## Source text
◆ ◆ ◆
Automatic FusedSWAP gate insertion of QuantumCircuitOptimizer // not supported yet
- optimize(circuit, block_size, swap_level=0)
  - swap_level = 0
    - No SWAP/FusedSWAP gate insertion
  - swap_level = 1
    - Insert SWAP/FusedSWAP gates to reduce communication without changing gate order
  - swap_level = 2
    - Insert SWAP/FusedSWAP gates to reduce communication with changing gate order
- optimize_light(circuit, swap_level=0)
  - swap_level = 0
    - No SWAP/FusedSWAP gate insertion
  - swap_level = 1
    - Insert SWAP/FusedSWAP gates to reduce communication without changing gate order
  - swap_level = 2
    - Insert SWAP/FusedSWAP gates to reduce communication with changing gate order
circuit.update_quantum_state(state, seed) // not supported yet
- Enables updating of the state vector with a random number of seeds
environmental variable QULACS_NUM_THREADS : Specifies the maximum number of threads to be used in Qulacs. (Override OMP_NUM_THREADS; valid range is 1 - 1024)
◆ ◆ ◆
## Raw data
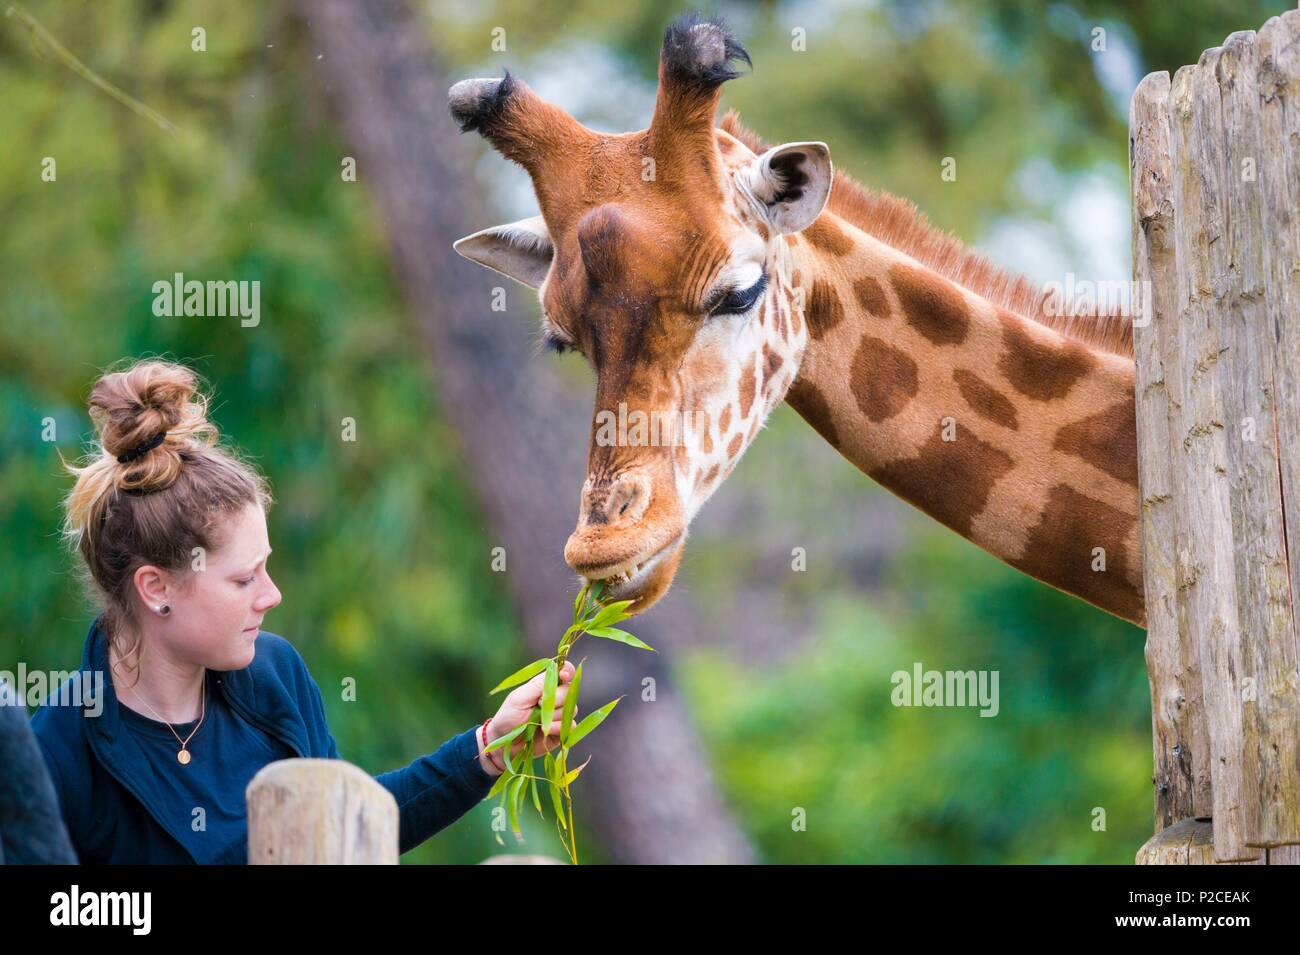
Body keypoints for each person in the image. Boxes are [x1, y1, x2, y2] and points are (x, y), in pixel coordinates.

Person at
◆ ◆ ◆
## Questions to answer
1. In the Qulacs notes, what does setting swap_level to 2 do in optimize_light?
2. Write the next few lines of the Qulacs notes, starting after the entry on QULACS_NUM_THREADS.

## Results for the exercise
1. It inserts SWAP/FusedSWAP gates to reduce communication while changing the gate order.

2.
build/install

Prerequisites (Verified version)
- GCC 11.2
- CMake 3.24.0
- Open MPI 4.1

$ cd [Qulacs_Home]
$ python3 -m venv venv
$ . ./venv/bin/activate
$ pip install -U pip wheel
$ pip install pytest numpy mpi4py
$ C_COMPILER=mpicc CXX_COMPILER=mpic++ USE_MPI=Yes pip install .

test

$ USE_TEST=Yes ./script/build_mpicc.sh
$ pushd build
$ make test
$ make pythontest
$ mpirun -n 2 pytest python/test

Example

Python sample code

import qulacs
from qulacs.gate import Y, CNOT, merge
from qulacs.circuit import QuantumCircuitOptimizer as QCO
import numpy as np
if qulacs.check_build_for_mpi():
    from mpi4py import MPI
else:
    print("Qulacs module was build without USE_MPI.")
    exit()

mpicomm = MPI.COMM_WORLD
mpirank = mpicomm.Get_rank()
mpisize = mpicomm.Get_size()
globalqubits = int(np.log2(mpisize))

nqubits = 5

# Even if use_multi_cpu=True is specified, state vector(state) is not
# distributed if the number of local qubits is less than 2.
state = qulacs.QuantumState(nqubits, use_multi_cpu = True)

# If seed is not specified AND state is not distributed, the state of each
# process has would be initialised with a different value.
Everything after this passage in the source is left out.